_WHAT YOU WILL DO_: The answer should consist of each line from the data below that includes "front".

_SUPPLIED MATERIAL_:
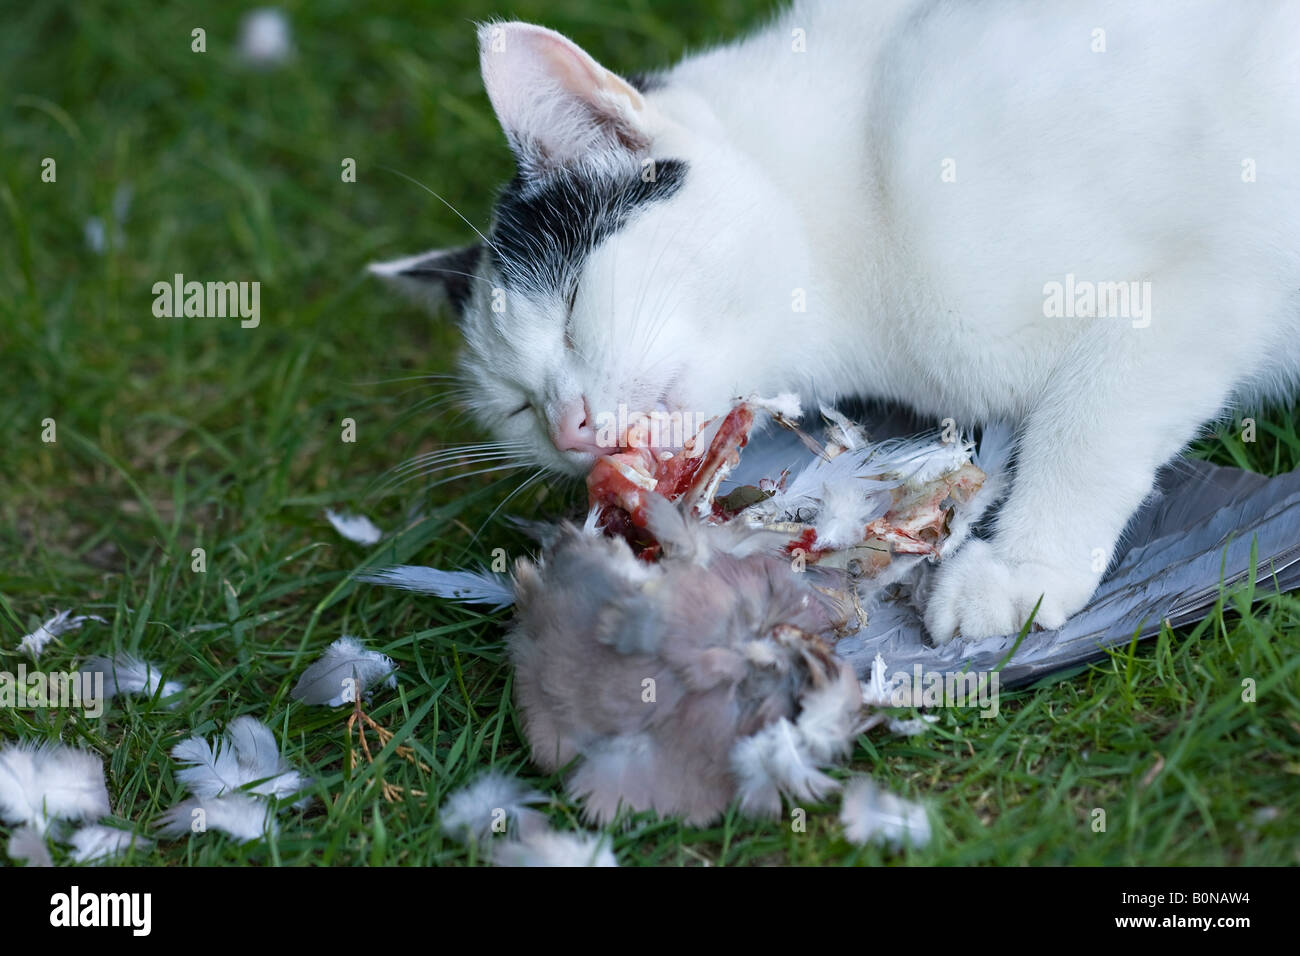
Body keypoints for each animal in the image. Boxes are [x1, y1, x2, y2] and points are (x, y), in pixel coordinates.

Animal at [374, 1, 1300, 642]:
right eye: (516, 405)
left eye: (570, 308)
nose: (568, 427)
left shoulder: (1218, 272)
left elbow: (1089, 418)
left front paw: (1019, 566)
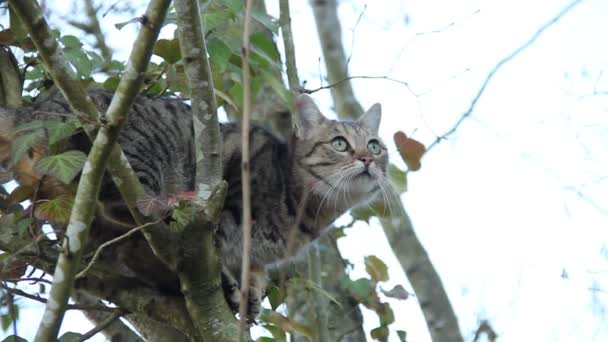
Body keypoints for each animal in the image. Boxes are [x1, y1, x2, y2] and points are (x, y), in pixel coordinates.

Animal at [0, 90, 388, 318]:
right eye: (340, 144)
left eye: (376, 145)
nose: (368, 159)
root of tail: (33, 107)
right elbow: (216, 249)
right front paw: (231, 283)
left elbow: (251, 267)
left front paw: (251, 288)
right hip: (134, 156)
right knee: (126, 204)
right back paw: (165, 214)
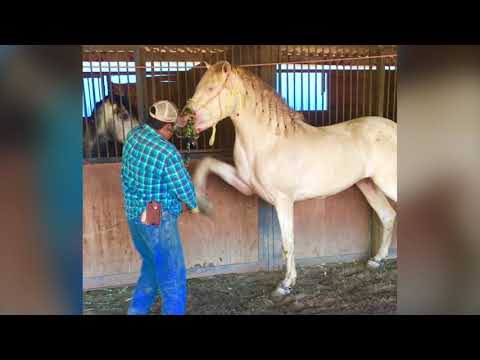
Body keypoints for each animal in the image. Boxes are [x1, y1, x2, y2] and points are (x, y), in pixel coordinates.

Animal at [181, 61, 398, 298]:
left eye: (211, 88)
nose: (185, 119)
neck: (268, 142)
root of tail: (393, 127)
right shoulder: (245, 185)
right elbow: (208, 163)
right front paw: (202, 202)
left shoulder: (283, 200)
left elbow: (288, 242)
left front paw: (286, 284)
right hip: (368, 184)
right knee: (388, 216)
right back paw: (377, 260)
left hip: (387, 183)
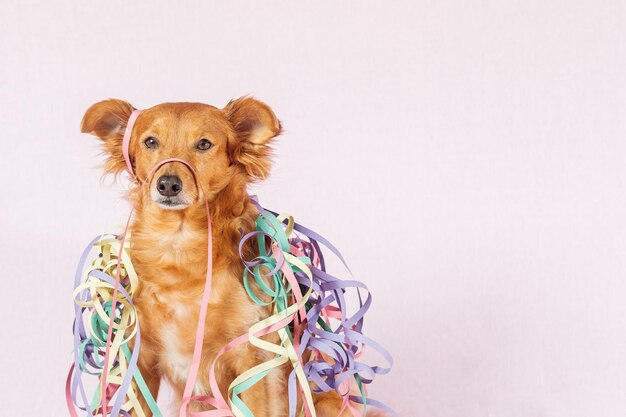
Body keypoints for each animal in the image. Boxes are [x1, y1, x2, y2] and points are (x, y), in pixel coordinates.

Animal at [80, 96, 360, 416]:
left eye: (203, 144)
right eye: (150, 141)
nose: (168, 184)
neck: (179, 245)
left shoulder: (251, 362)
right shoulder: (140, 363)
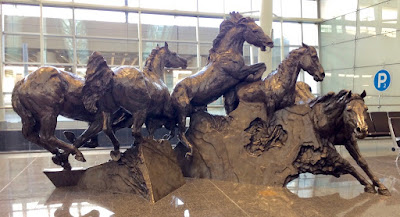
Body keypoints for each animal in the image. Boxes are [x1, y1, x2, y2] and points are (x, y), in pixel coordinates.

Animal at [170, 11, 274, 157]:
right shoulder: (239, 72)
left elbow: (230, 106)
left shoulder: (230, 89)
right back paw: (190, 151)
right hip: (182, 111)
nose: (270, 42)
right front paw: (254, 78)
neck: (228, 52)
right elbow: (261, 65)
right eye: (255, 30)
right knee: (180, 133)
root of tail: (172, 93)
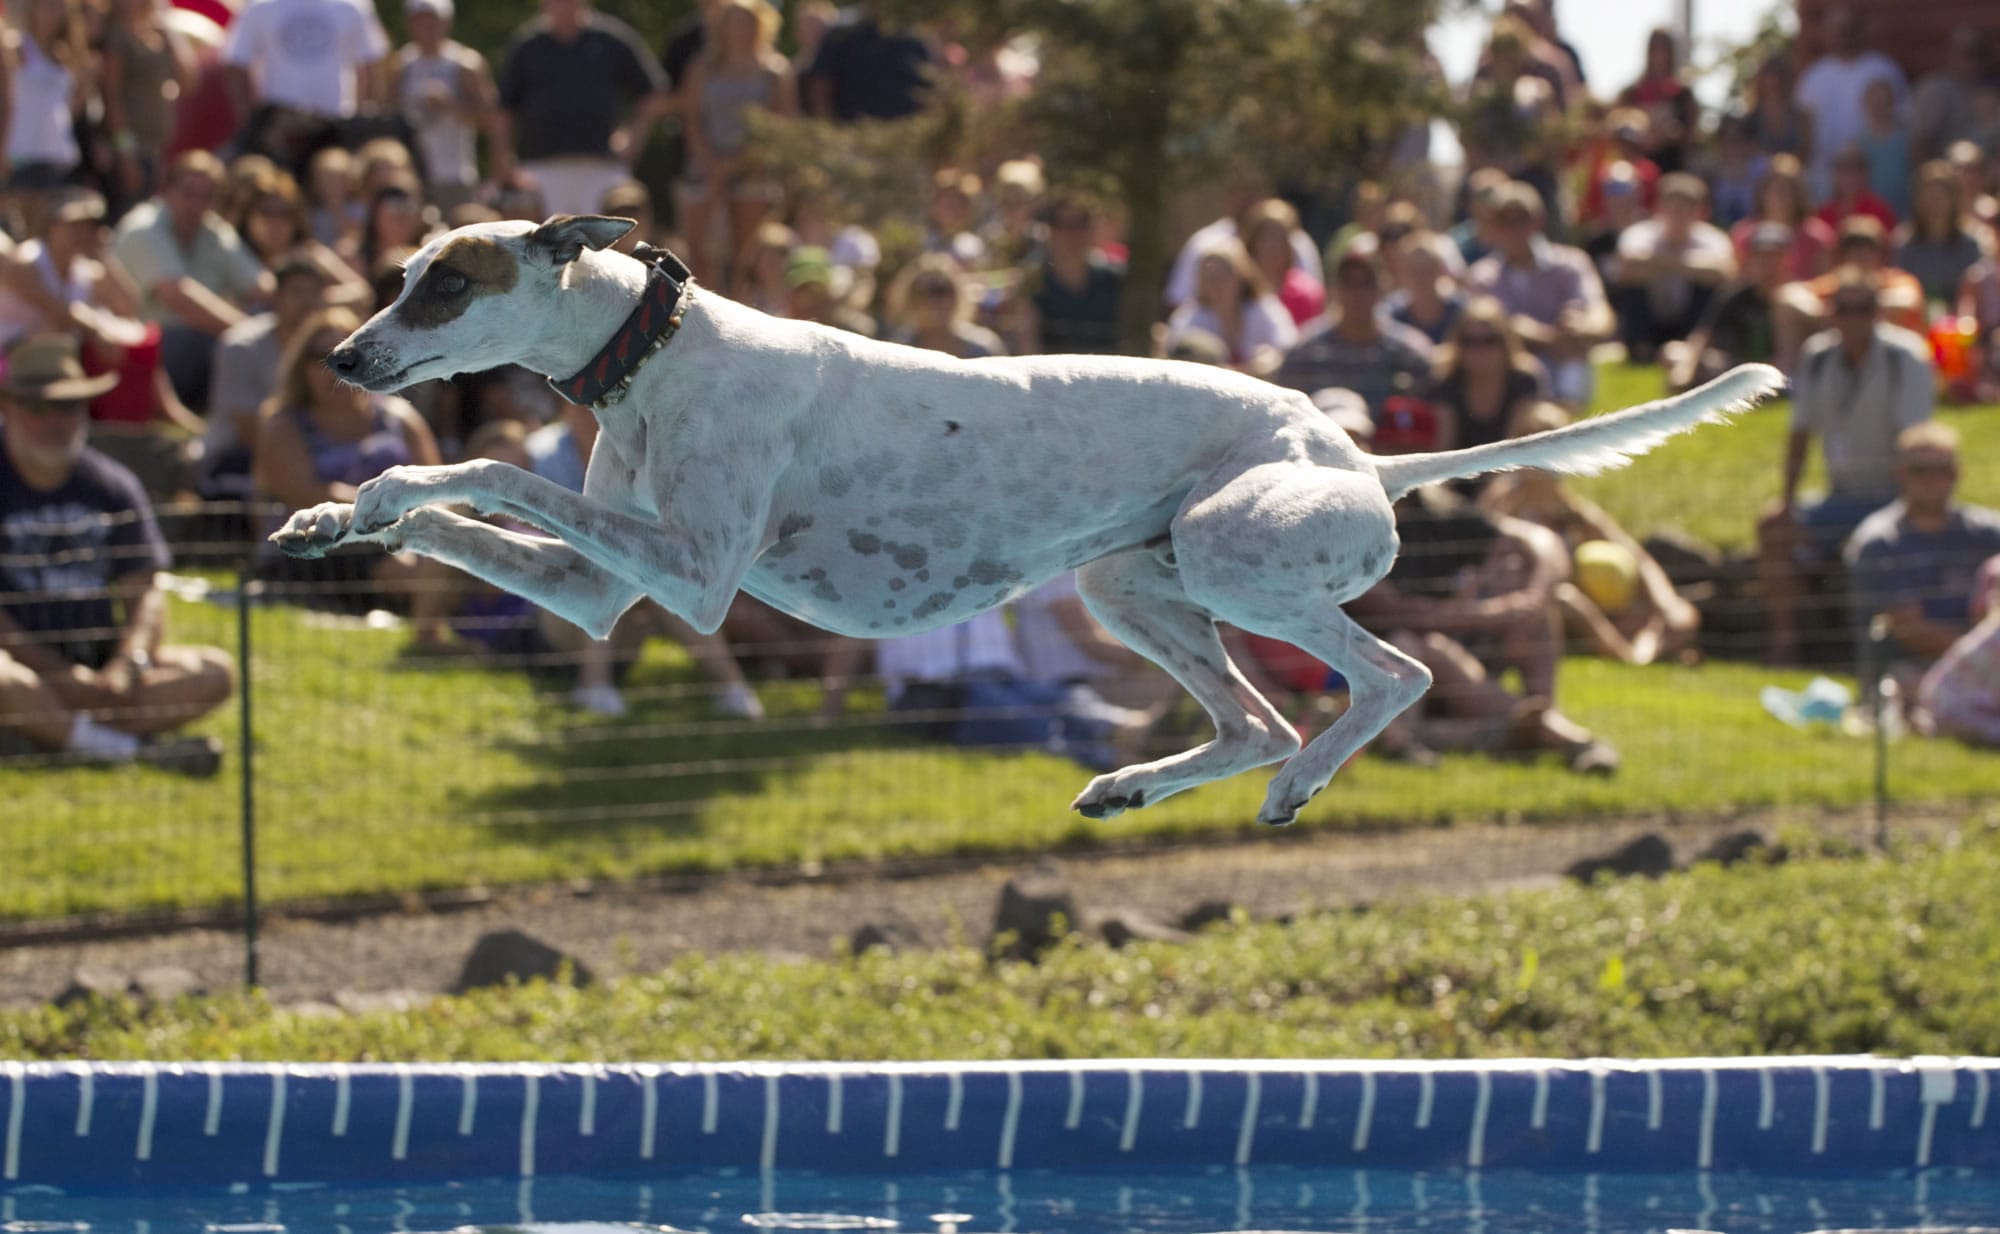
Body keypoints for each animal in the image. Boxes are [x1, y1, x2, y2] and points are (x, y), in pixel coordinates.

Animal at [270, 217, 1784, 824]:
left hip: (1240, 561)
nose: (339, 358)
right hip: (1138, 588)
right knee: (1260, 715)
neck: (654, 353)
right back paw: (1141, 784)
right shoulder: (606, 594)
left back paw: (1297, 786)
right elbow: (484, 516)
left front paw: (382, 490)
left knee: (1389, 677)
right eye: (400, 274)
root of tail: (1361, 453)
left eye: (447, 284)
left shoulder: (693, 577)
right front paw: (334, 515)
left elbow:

_RESPONSE TO THE TASK_:
left front paw: (1019, 566)
right front paw: (231, 283)
left front paw: (251, 288)
right front paw: (202, 202)
left front paw: (286, 284)
right front paw: (254, 78)
left front paw: (382, 490)
right front paw: (334, 515)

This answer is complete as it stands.